Un récit qui mêle enquêtes et plaintes secoue le milieu du stand-up en France: l’humoriste Djimo a été mis en examen pour viol, selon Mediapart, après une plainte déposée en 2023 par la comédienne Élise Vigné. Les faits évoqués remonteraient à septembre 2015 et l’enquête a connu plusieurs rebondissements au fil des années. Djimo conteste les accusations et son avocat indique que la mise en examen « ne repose sur aucun élément nouveau ». Cette affaire met en lumière un cadre procédural complexe et des auditions qui articulent témoignages et dénégations, dans un contexte médiatique chargé.

Djimo mis en examen pour viol: cadre et dates
Selon Mediapart, l’humoriste Djimo a été mis en examen pour viol à la suite d’une plainte déposée en 2023 par la comédienne Élise Vigné. Des faits qui se seraient produits en septembre 2015, lorsque les deux humoristes s’étaient rencontrés au Paname, un cabaret parisien, et que la jeune femme les aurait hébergés chez elle après une soirée. Dans ce cadre, un autre humoriste, Lenny M’Bunga, est concerné par une procédure distincte et est cité comme témoin assisté. La requalification de la plainte a été réalisée pour « viol » et vise donc Djimo.

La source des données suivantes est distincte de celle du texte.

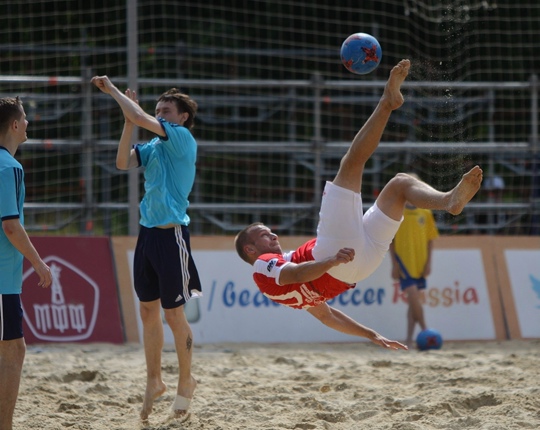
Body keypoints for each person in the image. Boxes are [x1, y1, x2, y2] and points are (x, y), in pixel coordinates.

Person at [235, 60, 483, 350]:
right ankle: (387, 102)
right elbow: (297, 273)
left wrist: (370, 334)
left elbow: (327, 316)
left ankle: (448, 200)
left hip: (359, 267)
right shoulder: (262, 265)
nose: (273, 235)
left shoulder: (278, 287)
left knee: (400, 185)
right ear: (250, 250)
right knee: (351, 163)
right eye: (264, 235)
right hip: (335, 258)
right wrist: (331, 261)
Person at [91, 77, 202, 421]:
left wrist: (113, 92)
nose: (161, 115)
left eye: (166, 111)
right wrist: (129, 121)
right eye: (158, 111)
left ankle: (186, 380)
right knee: (147, 312)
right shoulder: (154, 145)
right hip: (147, 235)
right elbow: (122, 162)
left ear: (182, 117)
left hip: (172, 236)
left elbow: (140, 117)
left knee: (174, 315)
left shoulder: (181, 138)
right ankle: (154, 380)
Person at [0, 96, 53, 430]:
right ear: (15, 124)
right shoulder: (9, 167)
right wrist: (38, 263)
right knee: (13, 349)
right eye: (25, 118)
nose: (29, 123)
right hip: (2, 278)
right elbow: (11, 225)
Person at [389, 173, 440, 347]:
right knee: (413, 297)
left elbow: (431, 240)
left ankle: (409, 340)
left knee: (413, 303)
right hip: (403, 262)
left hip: (420, 262)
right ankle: (426, 330)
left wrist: (429, 263)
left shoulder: (425, 212)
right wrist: (394, 264)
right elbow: (391, 241)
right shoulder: (397, 211)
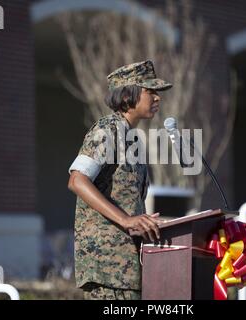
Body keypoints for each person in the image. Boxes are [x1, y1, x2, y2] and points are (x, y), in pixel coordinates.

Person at [67, 60, 173, 300]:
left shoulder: (131, 138)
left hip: (126, 267)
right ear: (128, 96)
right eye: (150, 91)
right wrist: (126, 220)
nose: (157, 98)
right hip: (107, 266)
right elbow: (77, 180)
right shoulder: (108, 129)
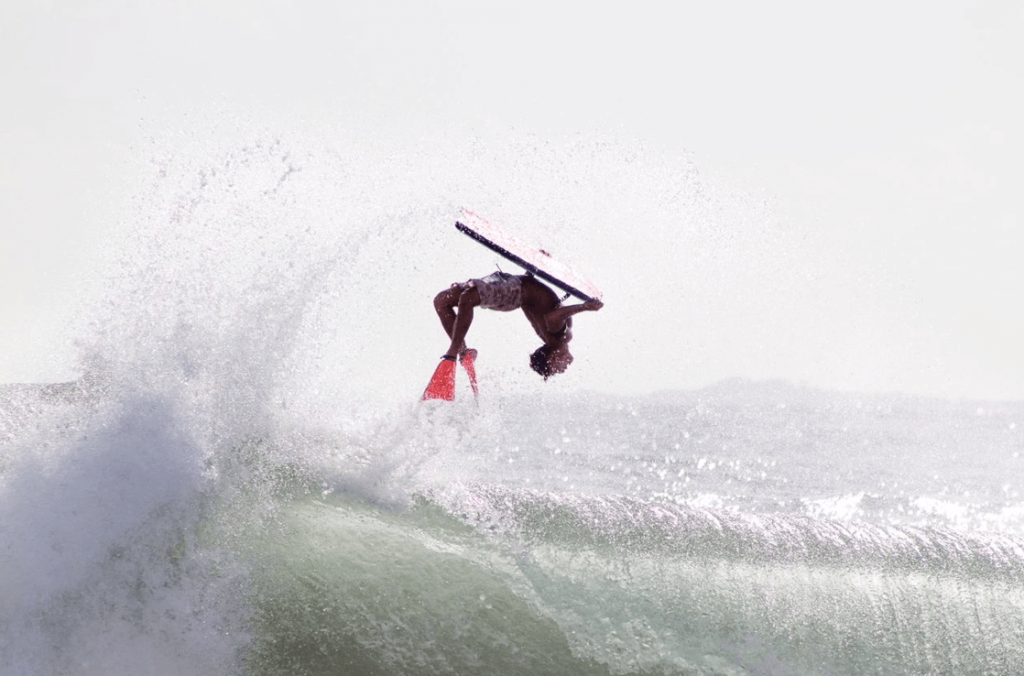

La procédure a été marquée par des recours et des critiques sur l’évolution de l’enquête, notamment un avocat qui souligne que l’existence d’indices graves ou concordants restait un point contesté. Des échanges rapportés par Mediapart évoquent que les faits remontent à 2015 et que des éléments précédemment jugés non établis ont été réévalués au fil du temps.
Récit des témoins et éléments du dossier
Dans l’enquête, la victime aurait décrit une relation sexuelle initiale consentie avec Lenny M’Bunga, puis un épisode non consenti dans la même soirée. Des éléments, notamment la scène dans une chambre sombre et des échanges privés, ont alimenté les discussions sur la suite de l’affaire et les responsabilités des personnes présentes. Selon l’article de La Provence, les témoignages évoquent aussi des retours sur ce qui s’est passé après les faits et des échanges privés qui seraient remontés à des conversations entre les parties concernées.
La presse rappelle que Lenny M’Bunga aurait présenté ses excuses à la suite des révélations et que des échanges entre les protagonistes font l’objet d’un examen judiciaire et médiatique. « Je voulais juste te dire que je suis sincèrement désolé, j’ai vraiment cru au début que tu pensais que c’était moi dès que tu as commencé à m’appeler Lenny c’est là où je suis sorti de la chambre franchement je me sentais mal », rapporte l’enquête et la narration des événements, avec des détails sur les confessions et les remords évoqués dans des messages privés.

Réactions et voies procédurales
Selon Mediapart, l’avocat de Djimo a contesté l’interprétation des faits et souligné que la mise en examen ne reposait pas sur des éléments nouveaux, un point qui alimente les recours déjà envisagés. La présence de Lenny M’Bunga en tant que témoin assisté et les évolutions de la qualification de l’affaire ont nourri le débat public et les analyses juridiques autour de cette affaire, qui s’étale sur presque une décennie.
La chronologie et les témoignages partiels font l’objet d’un suivi médiatique et d’observations sur les droits des plaignants et des mis en cause. Les sources concordent sur l’existence d’un cadre procédural complexe et sur des réactions variées dans le milieu culturel, sans que les éléments ne permettent de tirer de conclusion définitive à ce stade.